Routine Laboratory Cardiac Testing is Not Cost Effective Following Carotid Endarterectomy
Arthelma C. Tyson, MD, Celsa M. Tonelli, BS, Amira Alkhatib, BS, Shailraj Parikh, MD, Kuldeep Singh, MD, Saqib Zia, MBBS, Jonathan Schor, MD, FACS, Jonathan Deitch, MD, FACS.
Staten Island University Hospital, Staten Island, NY, USA.
OBJECTIVES: Routine laboratory testing to rule out myocardial infarction (MI) after carotid endarterectomy (CEA) is common in many centers. Its utility in this patient population has not been thoroughly investigated. We hypothesize that routine testing for MI in post-CEA patients is of low-yield and not cost-effective.
METHODS: A retrospective review of 291 consecutive CEAs from February, 2011 - July, 2015 was performed. Two patients were excluded: one for postoperative non-cardiac death and one for preoperative MI. Patient demographics, medications, medical history, type of anesthesia, and postoperative laboratory results were reviewed. All patients had troponin-I and CK-MB levels taken postoperatively. A patient was judged to have an MI if: troponin-I was greater than or equal to 0.6ng/mL or CK-MB > 6.3ng/mL. The incidence of postoperative MI was recorded and a cost analysis performed.

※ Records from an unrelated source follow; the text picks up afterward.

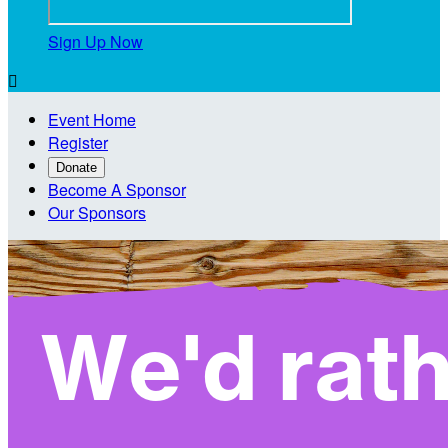
Sign Up Now

Event Home
Register
Donate
Become A Sponsor
Our Sponsors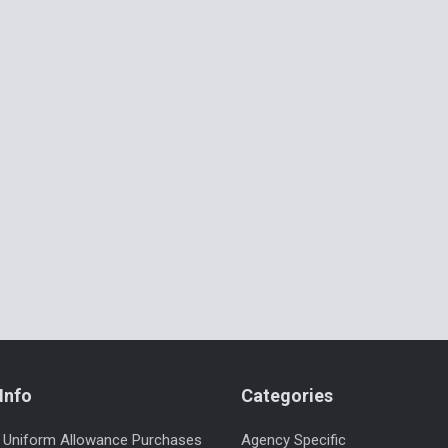
Info
Categories
 Uniform Allowance Purchases
Agency Specific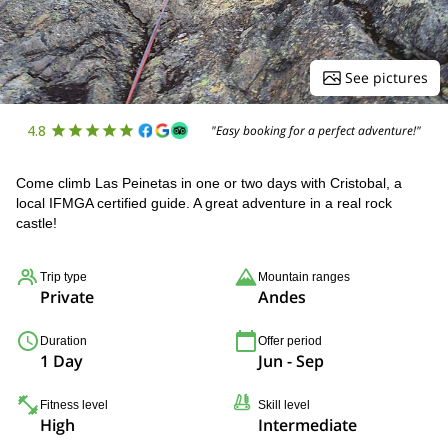
See pictures
4.8
"Easy booking for a perfect adventure!"
Come climb Las Peinetas in one or two days with Cristobal, a
local IFMGA certified guide. A great adventure in a real rock
castle!
Trip type
Mountain ranges
Private
Andes
Duration
Offer period
1 Day
Jun - Sep
Fitness level
Skill level
High
Intermediate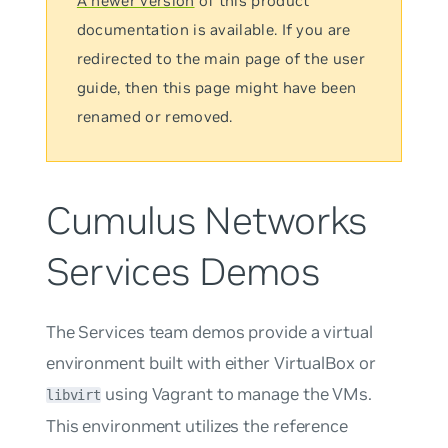
A newer version
of this product
documentation is available. If you are
redirected to the main page of the user
guide, then this page might have been
renamed or removed.
Cumulus Networks
Services Demos
The Services team demos provide a virtual
environment built with either VirtualBox or
using Vagrant to manage the VMs.
libvirt
This environment utilizes the reference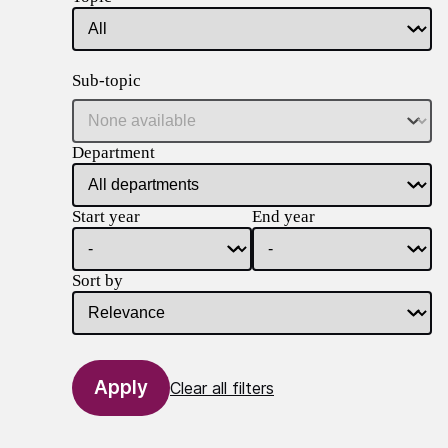
Sub-topic
Department
Start year
End year
Sort by
Clear all filters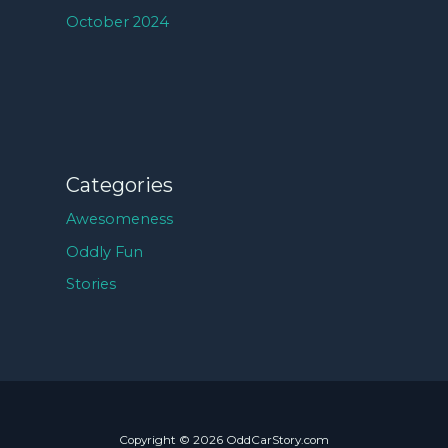
October 2024
Categories
Awesomeness
Oddly Fun
Stories
Copyright © 2026 OddCarStory.com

RESULTS: The mean age was 70.2 (range 42-92). 59.5% were male. 92.4% had a history of hypertension. Preoperatively, 57.4% were on beta-blocker therapy, 86.5% on aspirin, and 52.2% both. 80.6% were on preoperative statin therapy. 26.9% had prior history of MI (37.2% within 5 years of surgery). 56.4% of patients had a prior coronary intervention (27.6% percutaneous, 28.7% CABG, 11% both). All patients received general anesthesia. The mean procedure time was 121.5 minutes (range 62-258). The mean post-operative length of stay was 2.6 days. Eight patients (2.7%) were judged to have acute MI, one of which was symptomatic. 3 of the 8 (38%) had a prior history of MI. The asymptomatic patients had a range in peak troponin-I from 0.52 to 3.64ng/mL and CK-MB 11.8 to 24 ng/mL. The symptomatic patient had chest pain and bradycardia. The patient had a peak troponin-I of 1.59ng/mL with CK-MB 11.5ng/mL. All patients were treated medically. The cost per troponin-I and CK-MB is $27.78 and $31.44 respectively in our institution. We estimate that eliminating routine post-operative troponin-I and CK-MB testing in post-operative CEA patients would have saved an estimated $51,343 over the course of the studied population.
CONCLUSIONS: Routine postoperative cardiac laboratory testing in asymptomatic patients following CEA increases hospital cost. The low overall rate of postoperative MI suggests that cardiac testing is best reserved for symptomatic patients or those with clinical suspicion for MI.